Write the records below out again word for word, with the pictures removed.

Document images with source code
┄┄┄┄┄┄┄┄┄┄

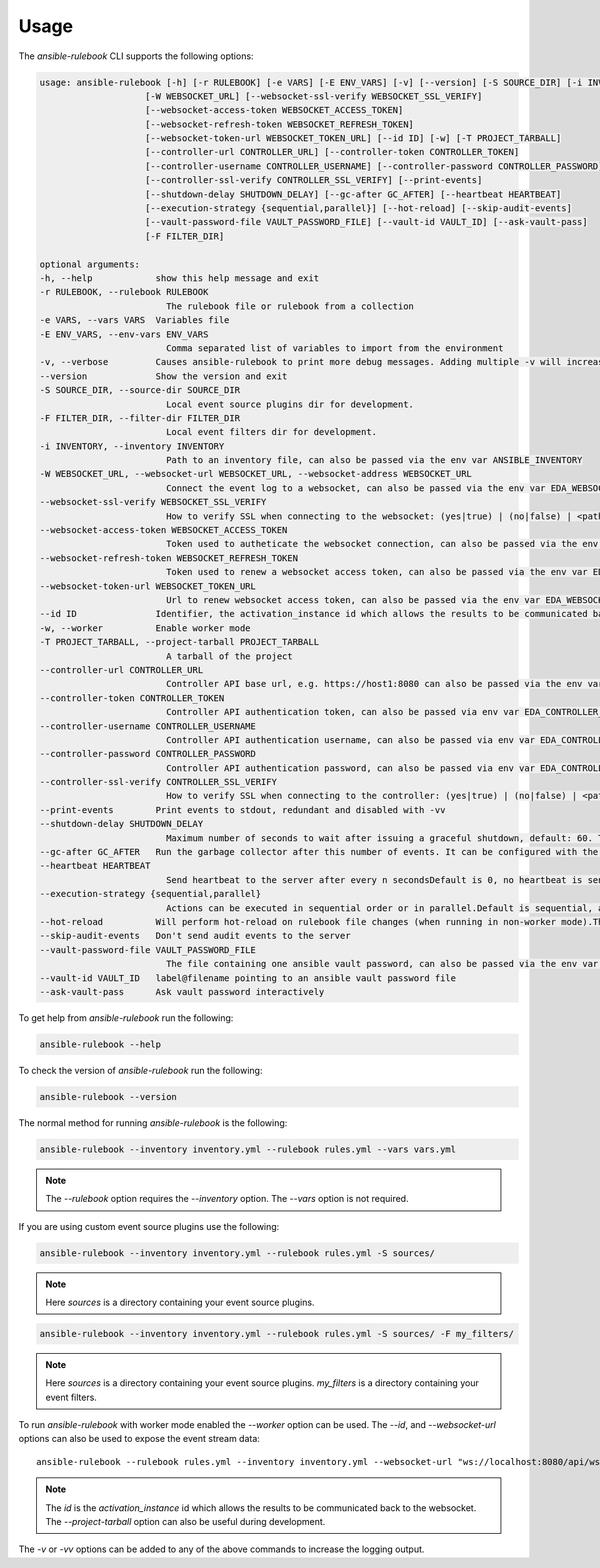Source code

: =====
Usage
=====

The `ansible-rulebook` CLI supports the following options:

.. code-block:: console

    usage: ansible-rulebook [-h] [-r RULEBOOK] [-e VARS] [-E ENV_VARS] [-v] [--version] [-S SOURCE_DIR] [-i INVENTORY]
                        [-W WEBSOCKET_URL] [--websocket-ssl-verify WEBSOCKET_SSL_VERIFY]
                        [--websocket-access-token WEBSOCKET_ACCESS_TOKEN]
                        [--websocket-refresh-token WEBSOCKET_REFRESH_TOKEN]
                        [--websocket-token-url WEBSOCKET_TOKEN_URL] [--id ID] [-w] [-T PROJECT_TARBALL]
                        [--controller-url CONTROLLER_URL] [--controller-token CONTROLLER_TOKEN]
                        [--controller-username CONTROLLER_USERNAME] [--controller-password CONTROLLER_PASSWORD]
                        [--controller-ssl-verify CONTROLLER_SSL_VERIFY] [--print-events]
                        [--shutdown-delay SHUTDOWN_DELAY] [--gc-after GC_AFTER] [--heartbeat HEARTBEAT]
                        [--execution-strategy {sequential,parallel}] [--hot-reload] [--skip-audit-events]
                        [--vault-password-file VAULT_PASSWORD_FILE] [--vault-id VAULT_ID] [--ask-vault-pass]
                        [-F FILTER_DIR]

    optional arguments:
    -h, --help            show this help message and exit
    -r RULEBOOK, --rulebook RULEBOOK
                            The rulebook file or rulebook from a collection
    -e VARS, --vars VARS  Variables file
    -E ENV_VARS, --env-vars ENV_VARS
                            Comma separated list of variables to import from the environment
    -v, --verbose         Causes ansible-rulebook to print more debug messages. Adding multiple -v will increase the verbosity, the default value is 0. The maximum value is 2. Events debugging might require -vv.
    --version             Show the version and exit
    -S SOURCE_DIR, --source-dir SOURCE_DIR
                            Local event source plugins dir for development.
    -F FILTER_DIR, --filter-dir FILTER_DIR
                            Local event filters dir for development.
    -i INVENTORY, --inventory INVENTORY
                            Path to an inventory file, can also be passed via the env var ANSIBLE_INVENTORY
    -W WEBSOCKET_URL, --websocket-url WEBSOCKET_URL, --websocket-address WEBSOCKET_URL
                            Connect the event log to a websocket, can also be passed via the env var EDA_WEBSOCKET_URL.
    --websocket-ssl-verify WEBSOCKET_SSL_VERIFY
                            How to verify SSL when connecting to the websocket: (yes|true) | (no|false) | <path to a CA bundle>, default to yes for wss connection, can also be passed via the env var EDA_WEBSOCKET_SSL_VERIFY.
    --websocket-access-token WEBSOCKET_ACCESS_TOKEN
                            Token used to autheticate the websocket connection, can also be passed via the env var EDA_WEBSOCKET_ACCESS_TOKEN
    --websocket-refresh-token WEBSOCKET_REFRESH_TOKEN
                            Token used to renew a websocket access token, can also be passed via the env var EDA_WEBSOCKET_REFRESH_TOKEN
    --websocket-token-url WEBSOCKET_TOKEN_URL
                            Url to renew websocket access token, can also be passed via the env var EDA_WEBSOCKET_TOKEN_URL
    --id ID               Identifier, the activation_instance id which allows the results to be communicated back to the websocket.
    -w, --worker          Enable worker mode
    -T PROJECT_TARBALL, --project-tarball PROJECT_TARBALL
                            A tarball of the project
    --controller-url CONTROLLER_URL
                            Controller API base url, e.g. https://host1:8080 can also be passed via the env var EDA_CONTROLLER_URL, if your URL has a path it should include api in it. api would only be appended if the URL only contains host, port.
    --controller-token CONTROLLER_TOKEN
                            Controller API authentication token, can also be passed via env var EDA_CONTROLLER_TOKEN
    --controller-username CONTROLLER_USERNAME
                            Controller API authentication username, can also be passed via env var EDA_CONTROLLER_USERNAME
    --controller-password CONTROLLER_PASSWORD
                            Controller API authentication password, can also be passed via env var EDA_CONTROLLER_PASSWORD
    --controller-ssl-verify CONTROLLER_SSL_VERIFY
                            How to verify SSL when connecting to the controller: (yes|true) | (no|false) | <path to a CA bundle>, default to yes for https connection, can also be passed via env var EDA_CONTROLLER_SSL_VERIFY
    --print-events        Print events to stdout, redundant and disabled with -vv
    --shutdown-delay SHUTDOWN_DELAY
                            Maximum number of seconds to wait after issuing a graceful shutdown, default: 60. The process will shutdown if all actions complete before this time period. Can also be passed via the env var EDA_SHUTDOWN_DELAY
    --gc-after GC_AFTER   Run the garbage collector after this number of events. It can be configured with the environment variable EDA_GC_AFTER
    --heartbeat HEARTBEAT
                            Send heartbeat to the server after every n secondsDefault is 0, no heartbeat is sent
    --execution-strategy {sequential,parallel}
                            Actions can be executed in sequential order or in parallel.Default is sequential, actions will be run only after the previous one ends
    --hot-reload          Will perform hot-reload on rulebook file changes (when running in non-worker mode).This option is ignored in worker mode.
    --skip-audit-events   Don't send audit events to the server
    --vault-password-file VAULT_PASSWORD_FILE
                            The file containing one ansible vault password, can also be passed via the env var EDA_VAULT_PASSWORD_FILE.
    --vault-id VAULT_ID   label@filename pointing to an ansible vault password file
    --ask-vault-pass      Ask vault password interactively 

To get help from `ansible-rulebook` run the following:

.. code-block:: console

    ansible-rulebook --help

To check the version of `ansible-rulebook` run the following:

.. code-block:: console

    ansible-rulebook --version

The normal method for running `ansible-rulebook` is the following:

.. code-block:: console

    ansible-rulebook --inventory inventory.yml --rulebook rules.yml --vars vars.yml

.. note::
    The `--rulebook` option requires the `--inventory` option. The `--vars` option is not required.

If you are using custom event source plugins use the following:

.. code-block:: console

    ansible-rulebook --inventory inventory.yml --rulebook rules.yml -S sources/

.. note::
    Here `sources` is a directory containing your event source plugins.

.. code-block:: console

    ansible-rulebook --inventory inventory.yml --rulebook rules.yml -S sources/ -F my_filters/

.. note::
    Here `sources` is a directory containing your event source plugins.
    `my_filters` is a directory containing your event filters.

To run `ansible-rulebook` with worker mode enabled the `--worker` option can be used. The `--id`, and `--websocket-url` options can also be used to expose the event stream data::

    ansible-rulebook --rulebook rules.yml --inventory inventory.yml --websocket-url "ws://localhost:8080/api/ws2" --id 1 --worker

.. note::
    The `id` is the `activation_instance` id which allows the results to be communicated back to the websocket.
    The `--project-tarball` option can also be useful during development.

The `-v` or `-vv` options can be added to any of the above commands to increase the logging output.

┄┄┄┄┄┄┄┄┄┄

YOUR RESPONSE →
Source code

: =====
Usage
=====

The `ansible-rulebook` CLI supports the following options:

.. code-block:: console

    usage: ansible-rulebook [-h] [-r RULEBOOK] [-e VARS] [-E ENV_VARS] [-v] [--version] [-S SOURCE_DIR] [-i INVENTORY]
                        [-W WEBSOCKET_URL] [--websocket-ssl-verify WEBSOCKET_SSL_VERIFY]
                        [--websocket-access-token WEBSOCKET_ACCESS_TOKEN]
                        [--websocket-refresh-token WEBSOCKET_REFRESH_TOKEN]
                        [--websocket-token-url WEBSOCKET_TOKEN_URL] [--id ID] [-w] [-T PROJECT_TARBALL]
                        [--controller-url CONTROLLER_URL] [--controller-token CONTROLLER_TOKEN]
                        [--controller-username CONTROLLER_USERNAME] [--controller-password CONTROLLER_PASSWORD]
                        [--controller-ssl-verify CONTROLLER_SSL_VERIFY] [--print-events]
                        [--shutdown-delay SHUTDOWN_DELAY] [--gc-after GC_AFTER] [--heartbeat HEARTBEAT]
                        [--execution-strategy {sequential,parallel}] [--hot-reload] [--skip-audit-events]
                        [--vault-password-file VAULT_PASSWORD_FILE] [--vault-id VAULT_ID] [--ask-vault-pass]
                        [-F FILTER_DIR]

    optional arguments:
    -h, --help            show this help message and exit
    -r RULEBOOK, --rulebook RULEBOOK
                            The rulebook file or rulebook from a collection
    -e VARS, --vars VARS  Variables file
    -E ENV_VARS, --env-vars ENV_VARS
                            Comma separated list of variables to import from the environment
    -v, --verbose         Causes ansible-rulebook to print more debug messages. Adding multiple -v will increase the verbosity, the default value is 0. The maximum value is 2. Events debugging might require -vv.
    --version             Show the version and exit
    -S SOURCE_DIR, --source-dir SOURCE_DIR
                            Local event source plugins dir for development.
    -F FILTER_DIR, --filter-dir FILTER_DIR
                            Local event filters dir for development.
    -i INVENTORY, --inventory INVENTORY
                            Path to an inventory file, can also be passed via the env var ANSIBLE_INVENTORY
    -W WEBSOCKET_URL, --websocket-url WEBSOCKET_URL, --websocket-address WEBSOCKET_URL
                            Connect the event log to a websocket, can also be passed via the env var EDA_WEBSOCKET_URL.
    --websocket-ssl-verify WEBSOCKET_SSL_VERIFY
                            How to verify SSL when connecting to the websocket: (yes|true) | (no|false) | <path to a CA bundle>, default to yes for wss connection, can also be passed via the env var EDA_WEBSOCKET_SSL_VERIFY.
    --websocket-access-token WEBSOCKET_ACCESS_TOKEN
                            Token used to autheticate the websocket connection, can also be passed via the env var EDA_WEBSOCKET_ACCESS_TOKEN
    --websocket-refresh-token WEBSOCKET_REFRESH_TOKEN
                            Token used to renew a websocket access token, can also be passed via the env var EDA_WEBSOCKET_REFRESH_TOKEN
    --websocket-token-url WEBSOCKET_TOKEN_URL
                            Url to renew websocket access token, can also be passed via the env var EDA_WEBSOCKET_TOKEN_URL
    --id ID               Identifier, the activation_instance id which allows the results to be communicated back to the websocket.
    -w, --worker          Enable worker mode
    -T PROJECT_TARBALL, --project-tarball PROJECT_TARBALL
                            A tarball of the project
    --controller-url CONTROLLER_URL
                            Controller API base url, e.g. https://host1:8080 can also be passed via the env var EDA_CONTROLLER_URL, if your URL has a path it should include api in it. api would only be appended if the URL only contains host, port.
    --controller-token CONTROLLER_TOKEN
                            Controller API authentication token, can also be passed via env var EDA_CONTROLLER_TOKEN
    --controller-username CONTROLLER_USERNAME
                            Controller API authentication username, can also be passed via env var EDA_CONTROLLER_USERNAME
    --controller-password CONTROLLER_PASSWORD
                            Controller API authentication password, can also be passed via env var EDA_CONTROLLER_PASSWORD
    --controller-ssl-verify CONTROLLER_SSL_VERIFY
                            How to verify SSL when connecting to the controller: (yes|true) | (no|false) | <path to a CA bundle>, default to yes for https connection, can also be passed via env var EDA_CONTROLLER_SSL_VERIFY
    --print-events        Print events to stdout, redundant and disabled with -vv
    --shutdown-delay SHUTDOWN_DELAY
                            Maximum number of seconds to wait after issuing a graceful shutdown, default: 60. The process will shutdown if all actions complete before this time period. Can also be passed via the env var EDA_SHUTDOWN_DELAY
    --gc-after GC_AFTER   Run the garbage collector after this number of events. It can be configured with the environment variable EDA_GC_AFTER
    --heartbeat HEARTBEAT
                            Send heartbeat to the server after every n secondsDefault is 0, no heartbeat is sent
    --execution-strategy {sequential,parallel}
                            Actions can be executed in sequential order or in parallel.Default is sequential, actions will be run only after the previous one ends
    --hot-reload          Will perform hot-reload on rulebook file changes (when running in non-worker mode).This option is ignored in worker mode.
    --skip-audit-events   Don't send audit events to the server
    --vault-password-file VAULT_PASSWORD_FILE
                            The file containing one ansible vault password, can also be passed via the env var EDA_VAULT_PASSWORD_FILE.
    --vault-id VAULT_ID   label@filename pointing to an ansible vault password file
    --ask-vault-pass      Ask vault password interactively 

To get help from `ansible-rulebook` run the following:

.. code-block:: console

    ansible-rulebook --help

To check the version of `ansible-rulebook` run the following:

.. code-block:: console

    ansible-rulebook --version

The normal method for running `ansible-rulebook` is the following:

.. code-block:: console

    ansible-rulebook --inventory inventory.yml --rulebook rules.yml --vars vars.yml

.. note::
    The `--rulebook` option requires the `--inventory` option. The `--vars` option is not required.

If you are using custom event source plugins use the following:

.. code-block:: console

    ansible-rulebook --inventory inventory.yml --rulebook rules.yml -S sources/

.. note::
    Here `sources` is a directory containing your event source plugins.

.. code-block:: console

    ansible-rulebook --inventory inventory.yml --rulebook rules.yml -S sources/ -F my_filters/

.. note::
    Here `sources` is a directory containing your event source plugins.
    `my_filters` is a directory containing your event filters.

To run `ansible-rulebook` with worker mode enabled the `--worker` option can be used. The `--id`, and `--websocket-url` options can also be used to expose the event stream data::

    ansible-rulebook --rulebook rules.yml --inventory inventory.yml --websocket-url "ws://localhost:8080/api/ws2" --id 1 --worker

.. note::
    The `id` is the `activation_instance` id which allows the results to be communicated back to the websocket.
    The `--project-tarball` option can also be useful during development.

The `-v` or `-vv` options can be added to any of the above commands to increase the logging output.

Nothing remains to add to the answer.